Tuesday, March 21, 2006

Vacationing Bush Administration Ignored FBI Agent's Attempts to Prevent 9/11



While President Smirky McAWOL spent the month of August 2001 on vacation, FBI agents in Minnesota spent a fruitless month trying to get the FBI in Washington to take their information seriously. Testimony in Moussaoui's trial yesterday established that Agent Harry Samit made more the 70 separate attempts to get the Bush Administration to realize that Moussaoui was a serious threat, and that he was plotting to hijack an airplane. Samit contacted his superiors at the FBI, as well as FBI's London, Paris and Oklahoma City offices, FBI headquarters files, the CIA's counterterrorism center, the Secret Service, the Immigration and Naturalization Service, the Federal Aviation Administration, possibly the National Security Agency (he couldn't say the name in court), and the FBI's Iran, Osama bin Laden, radical fundamentalist, and national security law units at headquarters. Yet no one took him seriously.
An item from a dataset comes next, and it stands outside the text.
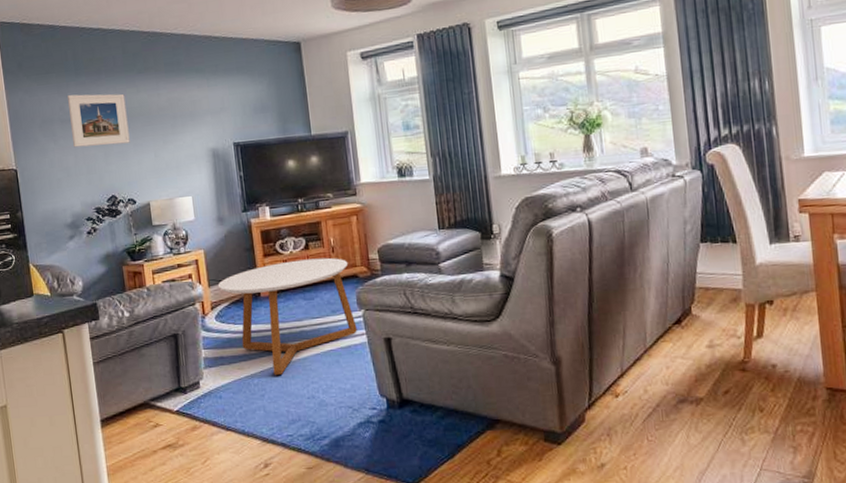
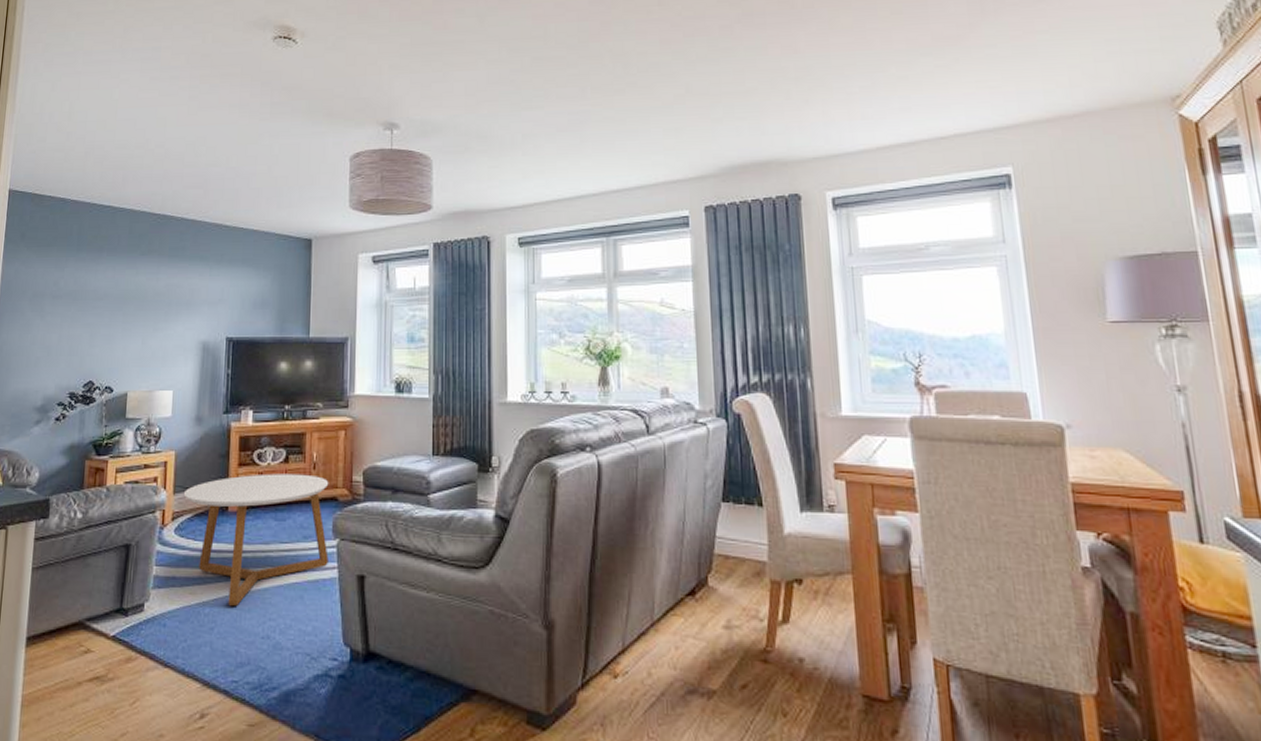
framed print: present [68,93,130,148] -> none [60,271,123,327]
When incompetent, idiotic liars run the government, disasters happen.


WaPo:
FBI Was Warned About Moussaoui
Agent Tells Court Of Repeated Efforts Before 9/11 Attacks


An FBI agent who interrogated Zacarias Moussaoui before Sept. 11, 2001, warned his supervisors more than 70 times that Moussaoui was a terrorist and spelled out his suspicions that the al-Qaeda operative was plotting to hijack an airplane, according to federal court testimony yesterday.

Agent Harry Samit told jurors at Moussaoui's death penalty trial that his efforts to secure a warrant to search Moussaoui's belongings were frustrated at every turn by FBI officials he accused of "criminal negligence." Samit said he had sought help from a colleague, writing that he was "so desperate to get into Moussaoui's computer I'll take anything."
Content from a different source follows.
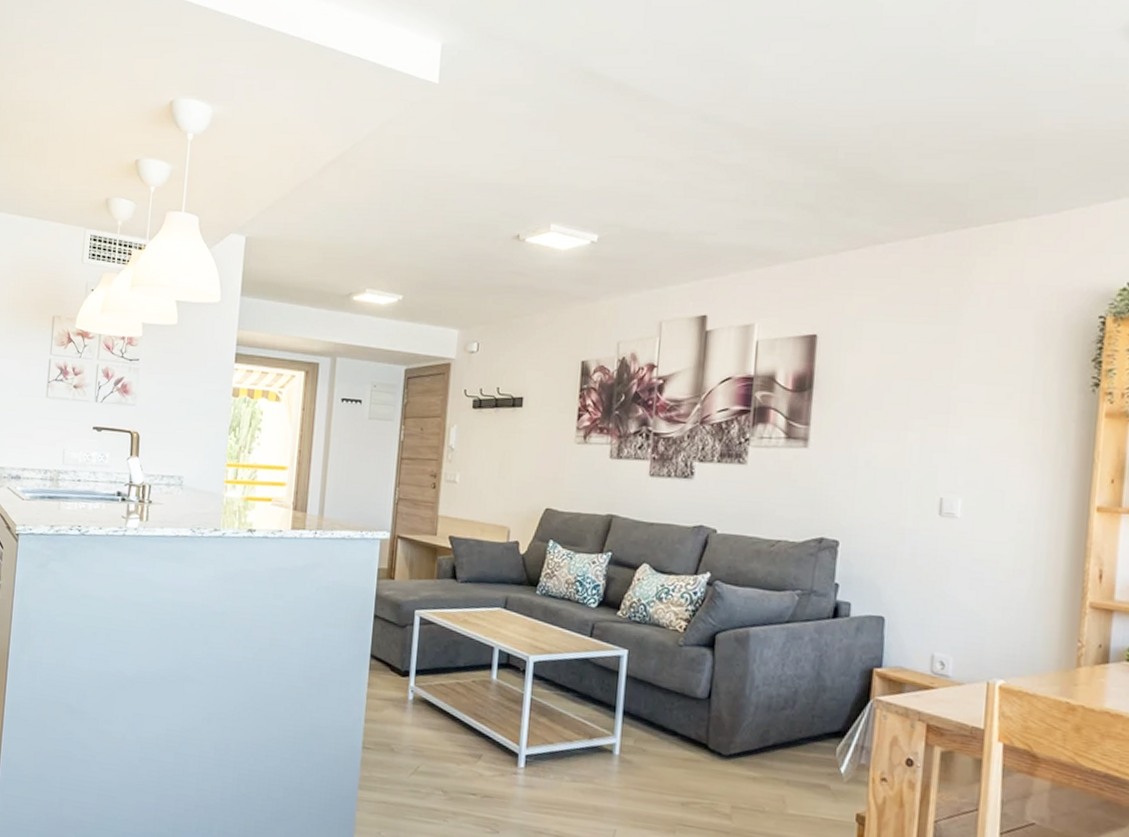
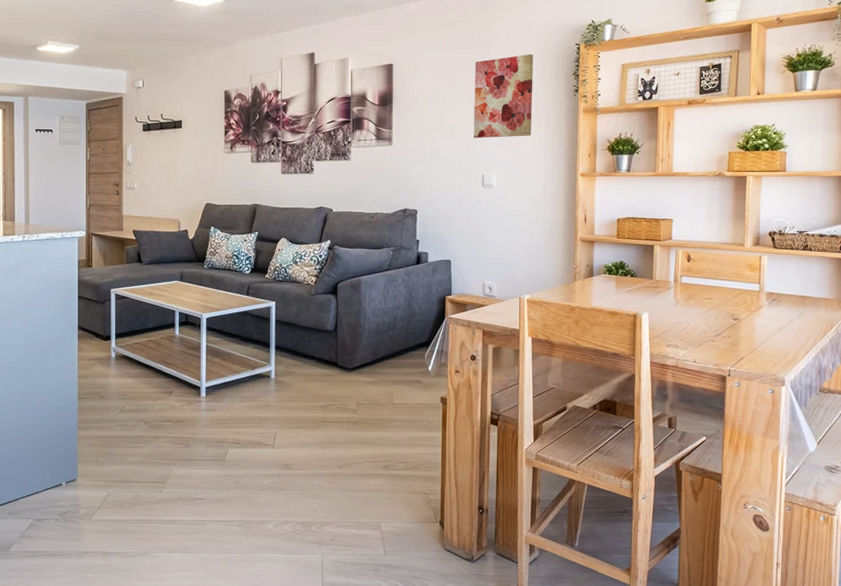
wall art: none [930,327,1031,448] -> present [473,53,534,139]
That was on Sept. 10, 2001.

[]

MacMahon zeroed in on increasingly urgent warnings Samit issued to his FBI supervisors after he interviewed Moussaoui at a Minnesota jail in mid-August 2001. Moussaoui had raised Samit's suspicions because he was training on a 747 simulator with limited flying experience and could not explain his foreign sources of income.
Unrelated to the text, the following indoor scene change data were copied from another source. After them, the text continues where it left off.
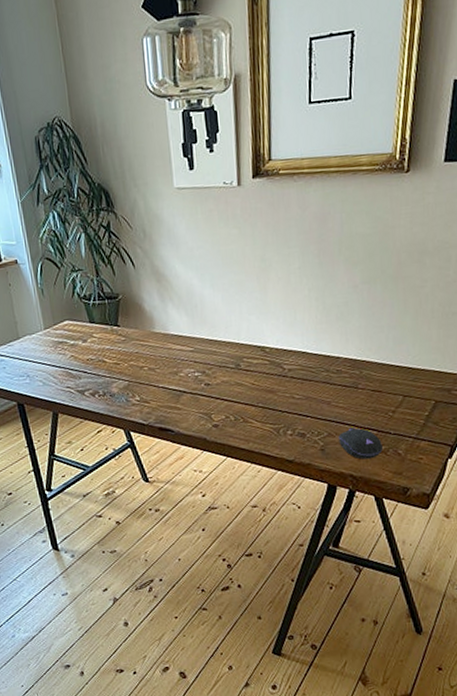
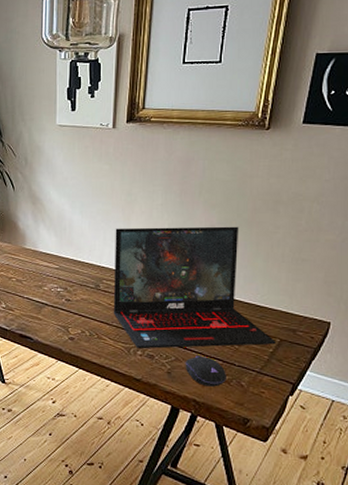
laptop: none [251,284,431,429] -> present [113,226,276,349]

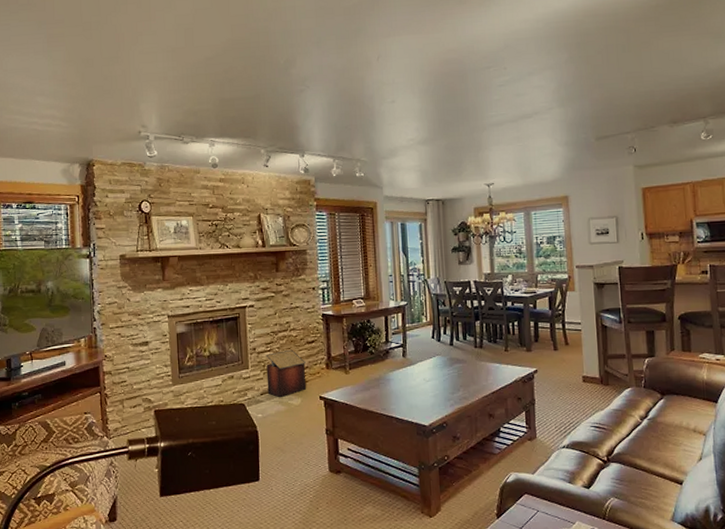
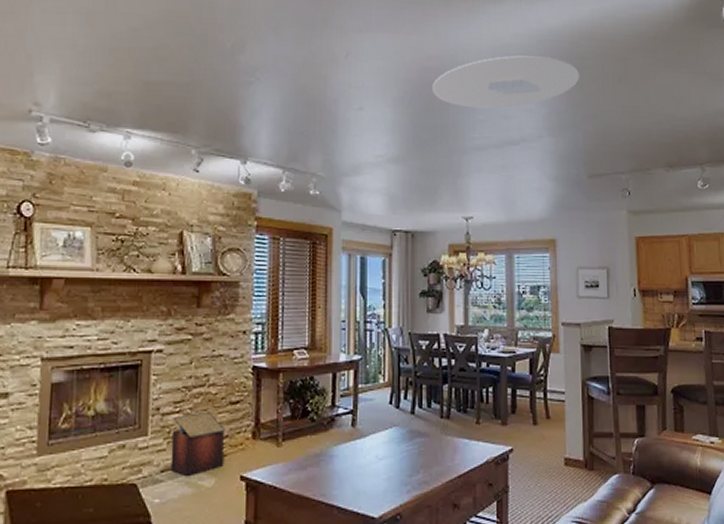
ceiling light: none [452,37,585,91] -> present [432,55,579,109]

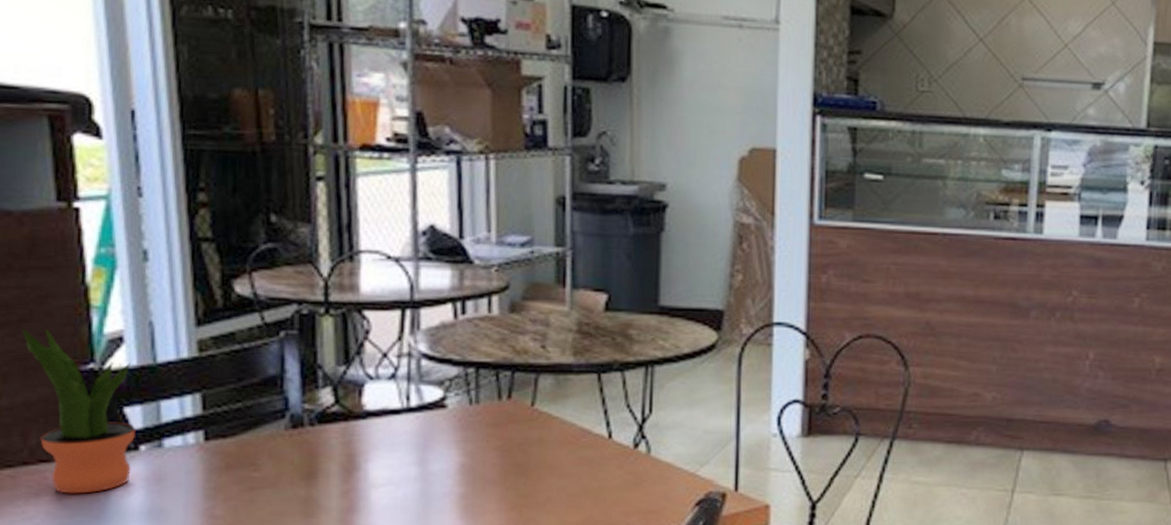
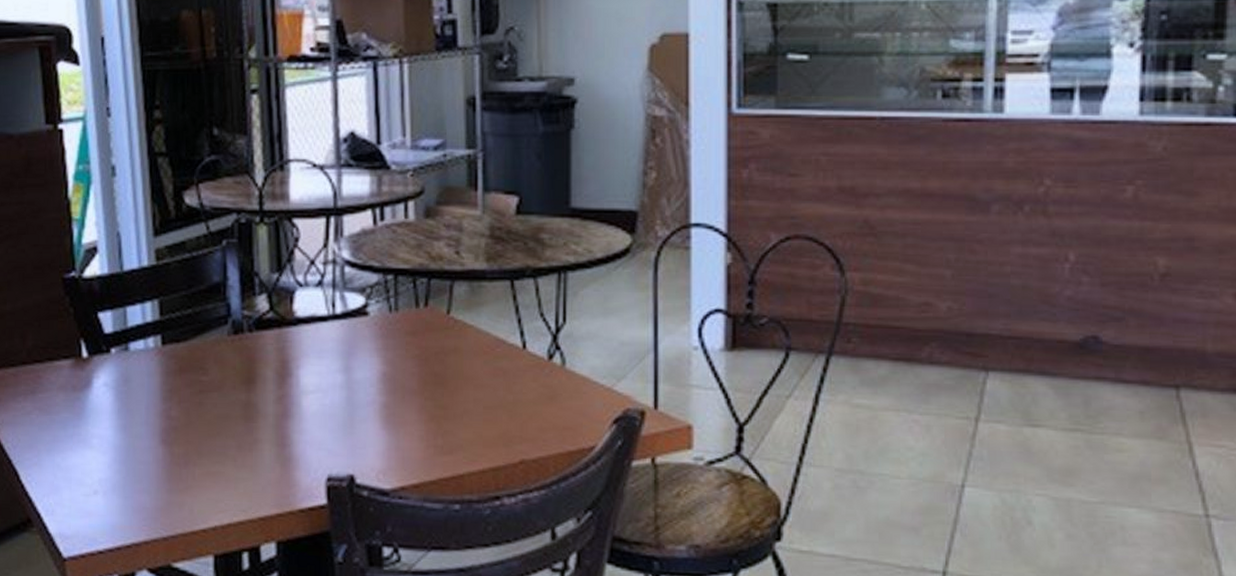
potted plant: present [21,329,135,494] -> none [20,241,107,392]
By Aug. 18, 2001, Samit was telling FBI headquarters that he believed Moussaoui intended to hijack a plane "for the purpose of seizing control of the aircraft." A few days later, he learned from FBI agents in France that Moussaoui had been a recruiter for a Muslim group in Chechnya linked to Osama bin Laden.


AP: FBI Agent Slams Bosses at Moussaoui Trial


MacMahon walked Samit through e-mails and letters the agent sent seeking help from the FBI's London, Paris and Oklahoma City offices, FBI headquarters files, the CIA's counterterrorism center, the Secret Service, the Immigration and Naturalization Service, the Federal Aviation Administration, an intelligence agency not identified publicly by name in court (possibly the National Security Agency), and the FBI's Iran, Osama bin Laden, radical fundamentalist, and national security law units at headquarters.

[]

MacMahon introduced an Aug. 31 letter Samit drafted "to advise the FAA of a potential threat to security of commercial aircraft" from whomever Moussaoui was conspiring with.

But [FBI headquarters agent Mike] Maltbie barred him from sending it to FAA headquarters, saying he would handle that, Samit testified. The agent added that he did tell FAA officials in Minneapolis of his suspicions.